Few days ago, a report on national television said inflation is now 5.7 percent, the highest in many years. The reporter said that as a result of this, the same amount of money at present would buy less goods compared to what it could before. He included footage of people complaining in markets. For ordinary mortals like me, inflation simply meant prices were getting higher. Indeed, the reporter confirmed that the price of rice shot up much higher than just few weeks ago. He then panned the camera to the vegetable section where eggplants now sold for near P50 a bunch from somewhere like P40.

Another newsman took a kindred story about oil prices saying the upward scale of oil prices was the nth time these past few weeks. Footage of jeepney drivers and private car owners lamenting accompanied the telecast. For jeepney drivers, the huge discrepancy in the money spent for diesel these last few weeks severely ate into their daily income.
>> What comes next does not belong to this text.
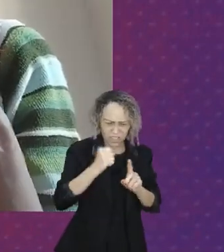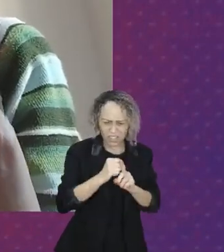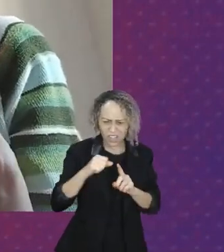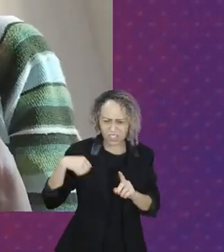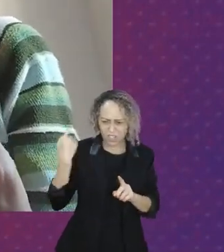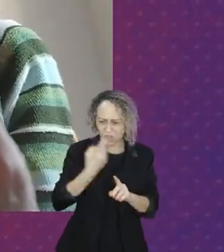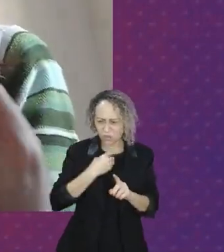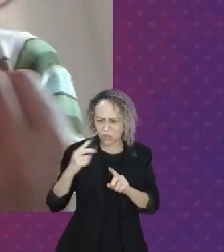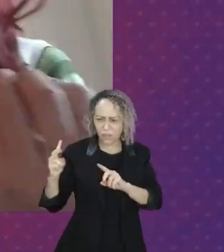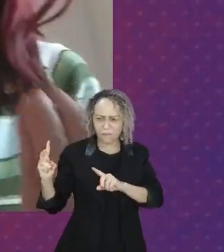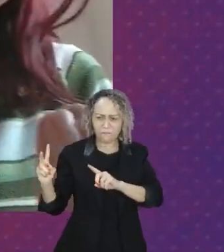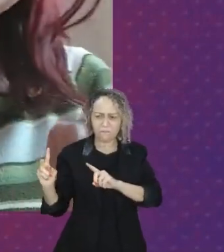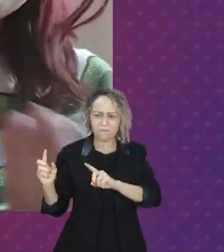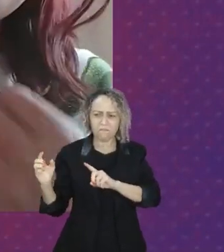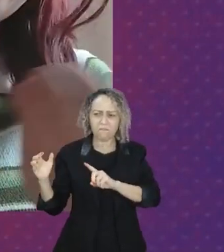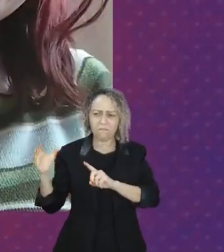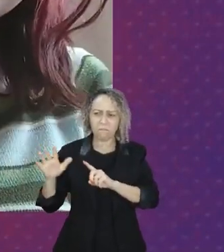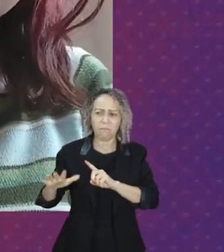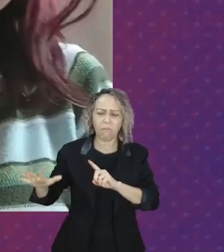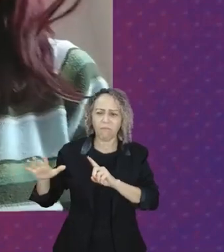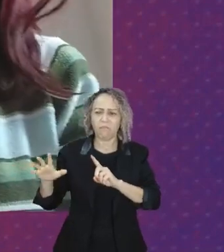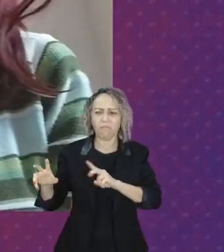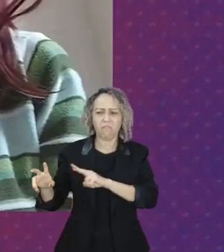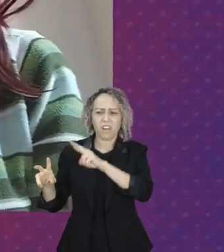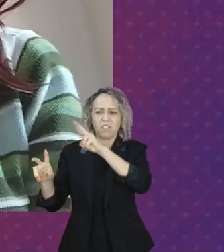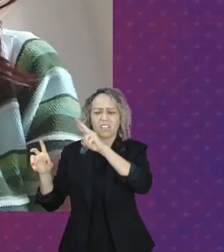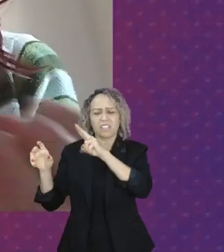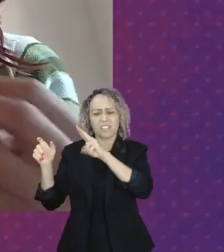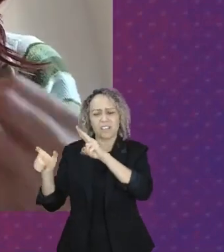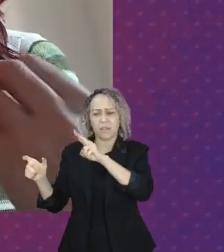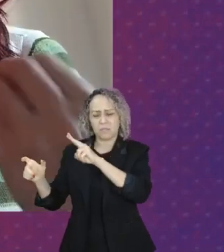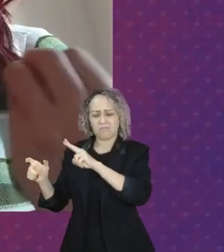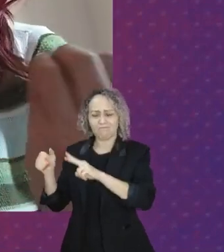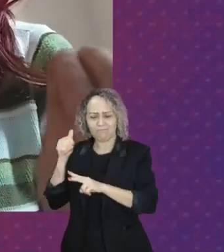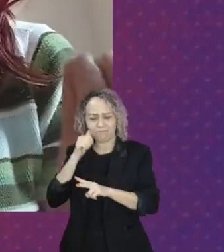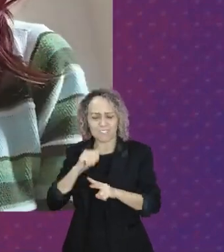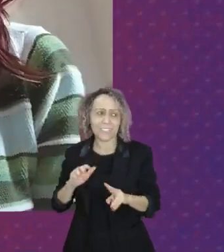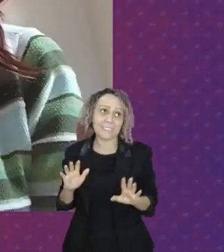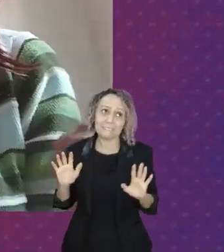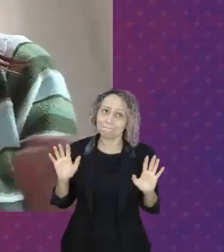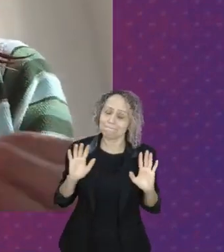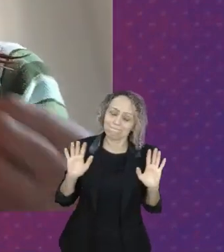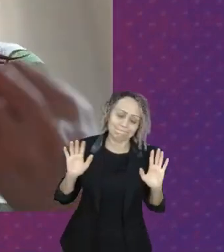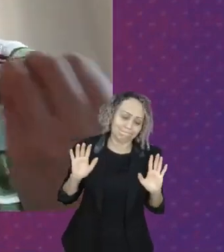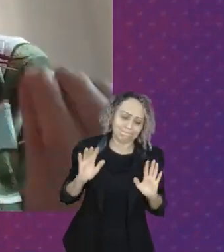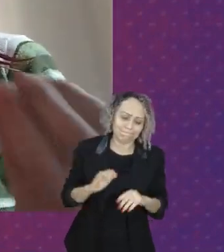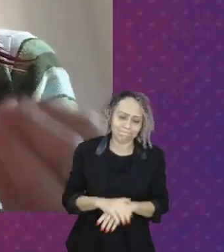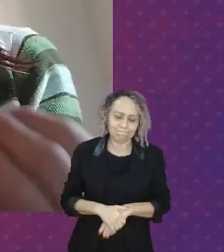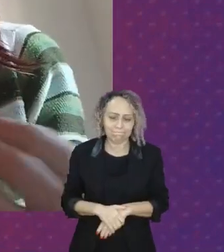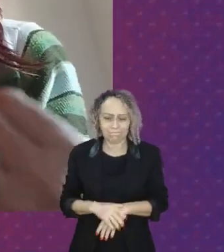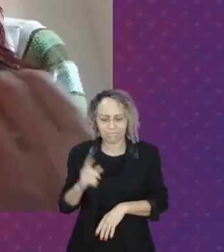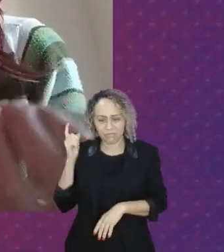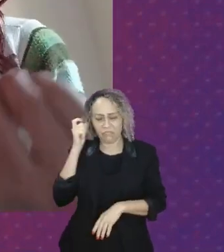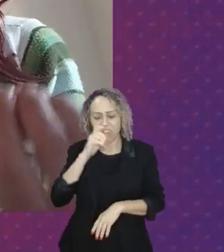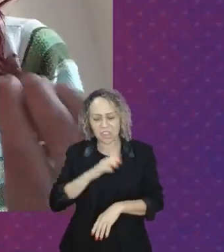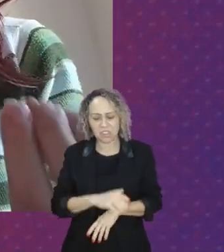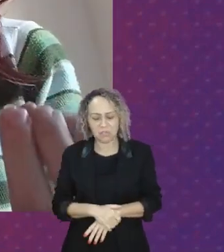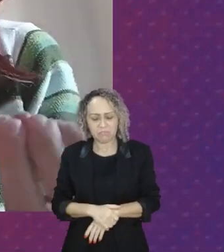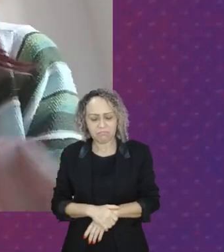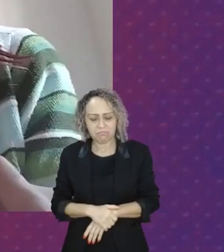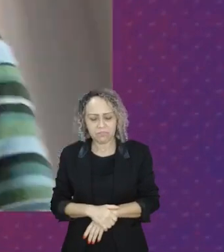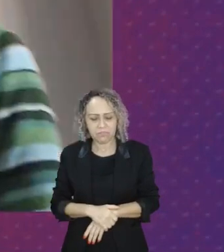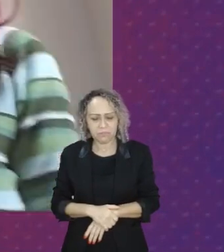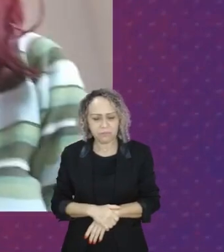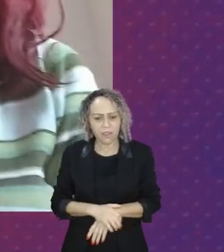construir um elo da mulher com a arte através de políticas públicas que o Estado não alimente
One of them even complained that before he used to bring home P400 plus after a day’s driving, now he can barely earn P300. Paradoxically, the sigh made by a car driving man in executive attire was no different. Demonstrably, the creases on their faces, while so complaining, told almost everything.

The business section of the same news program mentioned the diminishing exchange rate of the Philippine peso against the American dollar. Accordingly, we are experiencing the lowest peso value vis-a-vis the other currencies in about 10 years. The reporter said that today $1 is equivalent to P53 while a decade ago $1 was worth P47. Since our country is a net importer (meaning we import more than export), we now spend more to buy foreign goods than we did before. Consequently, when imported goods are sold in malls, they are more expensive than before.

The same program took the view of the country’s financial managers. They are supposed to know better than all of us. Their analysis of our situation was positive. I smiled hesitantly. There was, after all, a silver lining to the negative reports. Notwithstanding the inflation, spiraling oil prices, and diminution of the peso, they claimed our economy is robust. The country’s gross domestic product grew to a whopping 6.6 percent with only our agriculture in some kind of curable stagnancy. In other words, our economy is not ailing as it is the best performer in Asia next only to China and Vietnam! The failure to mention Singapore and Japan led me to believe we beat them if we talk about economic growth. Wow!

I admit that because my discipline is Law and not Economics, I did not understand the gobbledygook. The contexts of the program appeared to me to contain glaring irreconcilable contrasts. How could our country be among the region’s fastest-growing economies when majority of our citizenry can hardly make ends meet? Ask a call center agent who is the Filipino with a better income and I am sure his answer must be a revelation. In any case, the program that I watched carried “something that did not add up,” to borrow an American street expression.